Please continue the text below on GPU JSON parsing benchmarks, starting after its last line. The entries that follow it are not part of that text.

#### Text for analysis:
▬▬▬▬▬▬▬▬▬▬
Benchmark Results (Apple M3 Ultra)

JSON Size GPU Throughput Notes
16 KB 46 MB/s GPU overhead dominates
64 KB 358 MB/s Crossover point
256 KB 1,357 MB/s GPU significantly faster
1 MB 4,352 MB/s Full GPU utilization

Why the variation? GPU kernel launches have ~15μs overhead. For small JSON, this overhead dominates. At 64KB (the "crossover point"), GPU starts winning. At 1MB, the GPU processes data so fast that we're approaching memory bandwidth limits - the M3 Ultra has 800 GB/s unified memory bandwidth, and we're achieving 4.3 GB/s with read+write+FFI overhead, which is excellent utilization for a classification workload.

Practical guidance:

  • < 64KB: Use CPU SIMD (faster due to no GPU launch overhead)
  • 64KB - 256KB: GPU provides moderate speedup (2-3x)
  • > 256KB: GPU provides significant speedup (4-8x vs CPU SIMD)
▬▬▬▬▬▬▬▬▬▬
#### Data to examine:
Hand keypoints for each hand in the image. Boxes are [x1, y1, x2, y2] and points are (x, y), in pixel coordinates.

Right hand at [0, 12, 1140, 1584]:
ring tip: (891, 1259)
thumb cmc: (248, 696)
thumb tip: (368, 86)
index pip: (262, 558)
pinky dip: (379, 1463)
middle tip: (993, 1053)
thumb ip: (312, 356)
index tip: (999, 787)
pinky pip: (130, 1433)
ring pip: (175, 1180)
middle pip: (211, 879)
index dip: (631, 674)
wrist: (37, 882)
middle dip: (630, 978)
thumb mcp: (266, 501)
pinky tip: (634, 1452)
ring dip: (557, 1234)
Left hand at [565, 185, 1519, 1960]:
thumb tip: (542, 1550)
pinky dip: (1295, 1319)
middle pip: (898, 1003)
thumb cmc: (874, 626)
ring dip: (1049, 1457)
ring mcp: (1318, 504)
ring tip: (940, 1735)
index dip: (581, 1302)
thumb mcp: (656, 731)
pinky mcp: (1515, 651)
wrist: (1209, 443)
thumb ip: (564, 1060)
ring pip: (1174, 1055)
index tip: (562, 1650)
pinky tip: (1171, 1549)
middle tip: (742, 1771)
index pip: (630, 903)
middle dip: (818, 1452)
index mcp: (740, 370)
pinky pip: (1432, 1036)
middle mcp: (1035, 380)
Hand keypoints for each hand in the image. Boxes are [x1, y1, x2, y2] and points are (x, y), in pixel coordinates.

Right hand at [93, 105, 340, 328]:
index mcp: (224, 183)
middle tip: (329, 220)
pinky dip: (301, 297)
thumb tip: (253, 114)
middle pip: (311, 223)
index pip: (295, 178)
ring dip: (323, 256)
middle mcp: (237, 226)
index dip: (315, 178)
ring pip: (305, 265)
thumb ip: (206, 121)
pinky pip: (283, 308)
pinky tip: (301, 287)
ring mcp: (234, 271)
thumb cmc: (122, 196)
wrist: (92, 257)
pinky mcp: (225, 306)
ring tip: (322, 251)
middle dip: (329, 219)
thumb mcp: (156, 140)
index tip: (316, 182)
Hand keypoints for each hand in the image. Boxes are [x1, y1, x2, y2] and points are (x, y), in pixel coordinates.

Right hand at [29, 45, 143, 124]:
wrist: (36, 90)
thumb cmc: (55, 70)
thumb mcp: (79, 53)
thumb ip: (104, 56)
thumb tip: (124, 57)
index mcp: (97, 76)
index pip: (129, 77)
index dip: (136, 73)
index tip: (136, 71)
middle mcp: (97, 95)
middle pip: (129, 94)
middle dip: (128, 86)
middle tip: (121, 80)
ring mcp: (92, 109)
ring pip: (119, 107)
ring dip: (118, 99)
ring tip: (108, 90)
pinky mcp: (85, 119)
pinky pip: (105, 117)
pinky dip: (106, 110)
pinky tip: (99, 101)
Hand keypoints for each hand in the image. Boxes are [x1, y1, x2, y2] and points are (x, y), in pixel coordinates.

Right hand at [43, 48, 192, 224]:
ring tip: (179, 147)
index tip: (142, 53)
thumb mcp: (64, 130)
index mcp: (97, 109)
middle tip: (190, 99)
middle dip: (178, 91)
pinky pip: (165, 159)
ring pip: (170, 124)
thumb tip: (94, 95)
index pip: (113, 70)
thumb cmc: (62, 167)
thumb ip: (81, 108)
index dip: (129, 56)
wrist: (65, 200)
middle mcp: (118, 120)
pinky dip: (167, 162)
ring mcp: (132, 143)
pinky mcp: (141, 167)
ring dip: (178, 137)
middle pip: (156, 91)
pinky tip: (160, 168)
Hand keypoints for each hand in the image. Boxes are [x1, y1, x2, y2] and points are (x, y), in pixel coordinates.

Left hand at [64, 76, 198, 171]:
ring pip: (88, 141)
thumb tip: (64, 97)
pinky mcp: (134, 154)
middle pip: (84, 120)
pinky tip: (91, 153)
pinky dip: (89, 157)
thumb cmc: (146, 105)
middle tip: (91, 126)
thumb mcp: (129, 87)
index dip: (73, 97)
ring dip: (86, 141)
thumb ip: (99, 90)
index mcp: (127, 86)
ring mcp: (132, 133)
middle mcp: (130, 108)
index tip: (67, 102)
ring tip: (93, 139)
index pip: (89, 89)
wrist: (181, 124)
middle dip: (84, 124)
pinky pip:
▬▬▬▬▬▬▬▬▬▬
#### Reply to the task:
  • > 1MB: GPU essential for real-time processing

Kernel Variants

Four GPU kernel implementations optimized for different tradeoffs:

Kernel Throughput Strategy
lookup_vec8 1,401 MB/s Lookup table + 8 bytes/thread (default, fastest)
lookup 1,365 MB/s Lookup table + 1 byte/thread
contiguous 1,294 MB/s If-else branches per character
vec4 1,262 MB/s 4 bytes/thread with branches

Why lookup_vec8 wins:

  1. Lookup table - 256-byte table in GPU constant memory eliminates all branches
  2. 8 bytes/thread - Reduces thread dispatch overhead, better memory coalescing
  3. Unrolled loop - 8 loads per thread amortizes instruction overhead

The lookup table approach converts character classification from branching code (unpredictable on GPU) to simple array indexing (single memory read).

Architecture

JSON String (>64KB)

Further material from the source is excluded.